Os direitos da personalidade e a autonomia da vontade

 

Flávia Moreira

“A autonomia da vontade", segundo Pontes de Miranda, é um espaço em branco que a ordem jurídica deixa para a pessoa preencher como quiser. Já o autor francês do século XIX, Lacordaire, dizia que entre o forte e o fraco é a liberdade que escraviza e a lei que liberta.”

O que as duas importantes considerações de autores diferentes têm a ver com o tema que ficamos de abordar essa semana? Lembremos que na semana passada falamos um pouco da família monarca e da história que criou o enredo para a situação em que o príncipe Harry se colocou, onde determinou sua exclusão da foto oficial no seio familiar, levantando rumores, lamentos em todo o mundo, na coroação do seu pai, príncipe Charles.  Para essa situação faço valer as afirmações de Pontes de Miranda, mas questiono: “O que é o direito da personalidade? “Qual limite existente entre o direito do ser humano e a disponibilidade desses direitos?” São, na verdade, os direitos essenciais à dignidade, à honra e à proteção. São intransmissíveis, personalíssimos e inegociáveis. Porque questionei se, pela ótica da legislação brasileira, Harry estaria sofrendo violação quando exposto aos olhos do mundo de maneira arbitrária pelos monarcas? A verdade é que provavelmente a dor gerada em Harry pode ter sido por ele calculada e mensurada em razão das consequências das escolhas feitas por ele e guarnecido pelo próprio direito da personalidade de Harry em se posicionar de acordo com as novas diretrizes que optou tomar com a própria vida, se desligando automaticamente das solenidades dos monarcas. Podemos afirmar que Harry exerceu os direitos inerentes a ele quando renunciou ao seu posto. 

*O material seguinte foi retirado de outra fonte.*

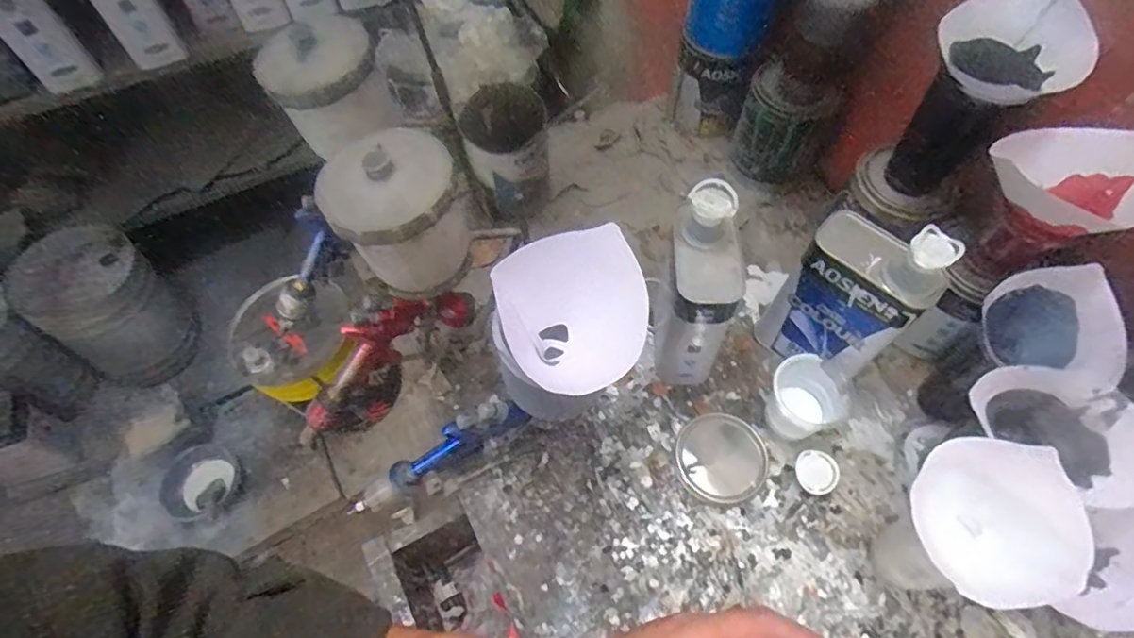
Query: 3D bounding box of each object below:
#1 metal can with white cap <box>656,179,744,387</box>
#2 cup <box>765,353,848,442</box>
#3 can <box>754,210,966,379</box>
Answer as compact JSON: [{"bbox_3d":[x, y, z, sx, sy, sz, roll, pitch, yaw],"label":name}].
[{"bbox_3d":[0.132,-0.022,0.581,0.064,0.217,0.104,7,62,6],"label":"metal can with white cap"},{"bbox_3d":[0.239,0.085,0.592,0.068,0.066,0.067,-1,62,2],"label":"cup"},{"bbox_3d":[0.277,-0.014,0.577,0.117,0.224,0.067,39,69,20],"label":"can"}]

Caro leitor, ainda que eu acredite que uma pessoa sem referência, ou quando a perde fica sem rumo e deliberadamente, pode sofrer violação de seus direitos e indiretamente se coloca em situações que violarão sua intimidade, asseguro que não necessariamente infringirão seus direitos personalíssimos. Para Sílvio de Salvo Venosa, a personalidade não é exatamente um direito; é um conceito básico sobre o qual se apoiam os direitos e constituem o mínimo necessário da substância da própria personalidade.   

Paralelo a isso, quero fazer um pequeno resumo de uma simples constatação para fácil dedução analógica.

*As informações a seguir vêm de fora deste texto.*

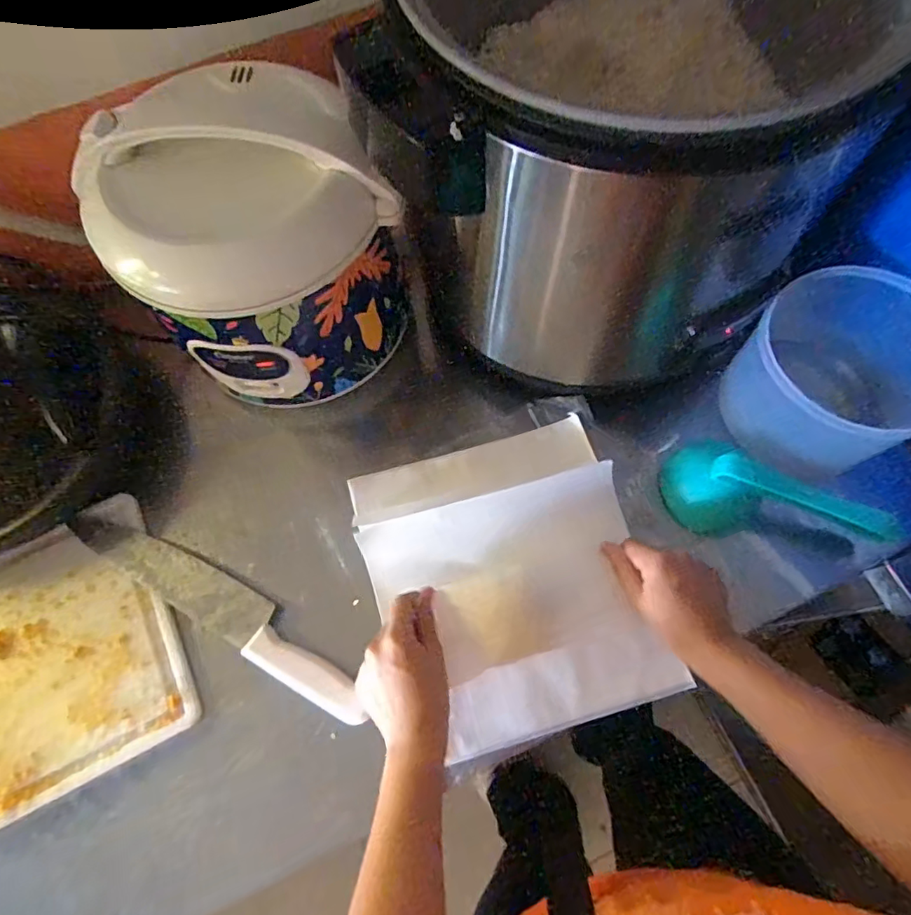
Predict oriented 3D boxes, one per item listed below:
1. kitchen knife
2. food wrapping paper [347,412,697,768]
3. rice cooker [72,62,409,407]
[{"bbox_3d":[-0.229,0.139,0.518,0.341,0.015,0.047,29,72,12],"label":"kitchen knife"},{"bbox_3d":[0.048,0.106,0.504,0.242,0.062,0.274,-17,69,-5],"label":"food wrapping paper"},{"bbox_3d":[-0.174,-0.178,0.501,0.210,0.209,0.203,-32,71,-11],"label":"rice cooker"}]

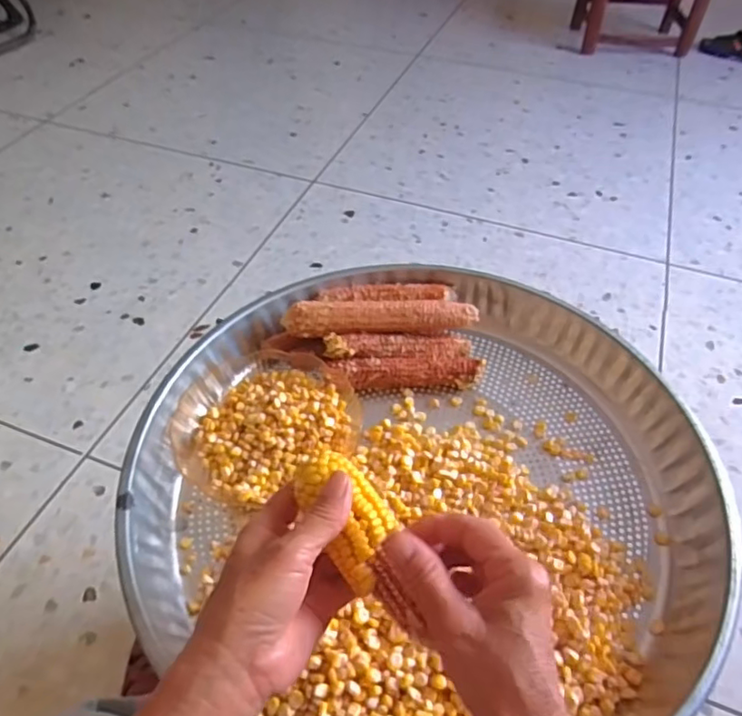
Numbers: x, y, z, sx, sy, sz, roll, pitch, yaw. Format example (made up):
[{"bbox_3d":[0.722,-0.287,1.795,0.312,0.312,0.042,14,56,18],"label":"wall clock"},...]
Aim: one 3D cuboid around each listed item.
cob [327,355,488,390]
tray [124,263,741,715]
[{"bbox_3d":[0.040,0.016,0.609,0.157,0.028,0.030,-3,49,-5],"label":"cob"},{"bbox_3d":[0.043,0.101,0.523,0.491,0.066,0.484,1,49,-1],"label":"tray"}]

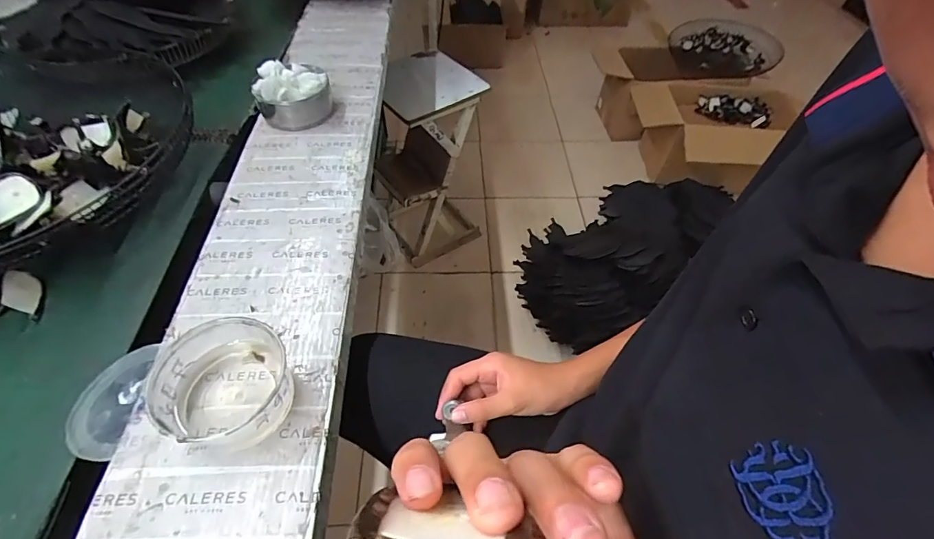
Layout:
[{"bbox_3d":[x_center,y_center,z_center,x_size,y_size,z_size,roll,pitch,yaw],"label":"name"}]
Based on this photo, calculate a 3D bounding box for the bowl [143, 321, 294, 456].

Certa vez eu parei diante da reforma que eu dava em minha casa e me dei conta de que o que era mais importante naquele imóvel ficava escondido, a exemplo: ferragens, elétrica, etc. Já o acabamento que eu escolhia para ser inserido na decoração do ambiente era para gerar conforto e impressionar a mim e a terceiros, mas o que tinha no interior da obra é o que realmente sustentava aquela casa. Bingo! Me dei conta de que o que está dentro de nós é que realmente possui valor, portanto, o externo deve ser cuidado, mas o abrigo da nossa alma (nosso corpo) não diz quem realmente somos. 

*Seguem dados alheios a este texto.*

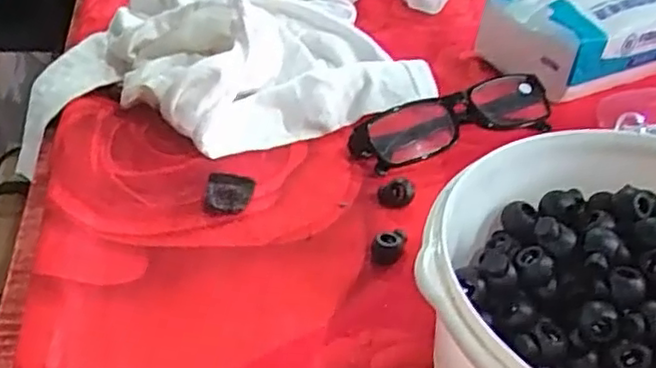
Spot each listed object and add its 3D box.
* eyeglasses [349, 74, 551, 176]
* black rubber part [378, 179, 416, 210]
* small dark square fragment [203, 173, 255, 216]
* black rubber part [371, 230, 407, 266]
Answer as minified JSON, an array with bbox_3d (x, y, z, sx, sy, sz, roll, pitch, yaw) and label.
[{"bbox_3d":[0.078,-0.039,0.422,0.129,0.032,0.037,-15,41,-23],"label":"eyeglasses"},{"bbox_3d":[0.037,0.005,0.369,0.019,0.011,0.016,7,37,4],"label":"black rubber part"},{"bbox_3d":[-0.052,0.006,0.361,0.024,0.007,0.028,6,37,2],"label":"small dark square fragment"},{"bbox_3d":[0.030,0.031,0.336,0.016,0.010,0.016,7,37,4],"label":"black rubber part"}]

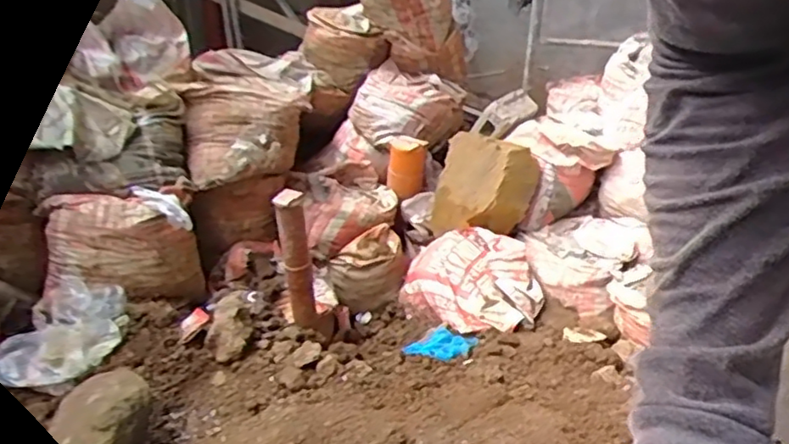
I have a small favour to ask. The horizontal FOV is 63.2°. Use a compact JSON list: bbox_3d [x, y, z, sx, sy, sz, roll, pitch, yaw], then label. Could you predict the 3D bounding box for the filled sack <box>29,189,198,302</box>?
[{"bbox_3d":[-0.652,0.062,1.490,0.338,0.218,0.192,-1,27,-1],"label":"filled sack"}]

O direito da personalidade está justamente anelado a beleza de não infringirmos os nossos valores, e quem de fato somos. Portanto, a meu ver, Harry exerceu seus direitos e se posicionou frente ao que realmente lhe importava e exalava em sua alma. Quanto aos rumores e lamentos? Eles são parte da plateia que para mensurar o ocorrido se pautam em seus próprios sentimentos, condolências ou críticas. 

Flavia Moreira é advogada, pós-graduada em Direito Público, Direito Processual Civil, pelo IDDE em parceria com Universidade Coimbra de Portugal, ‘IUS GENTIUM CONIMBRIGAE, especialista em Direito de Família e Sucessões, associada ao IBDFAM e membro do Direito de família da OAB/MG.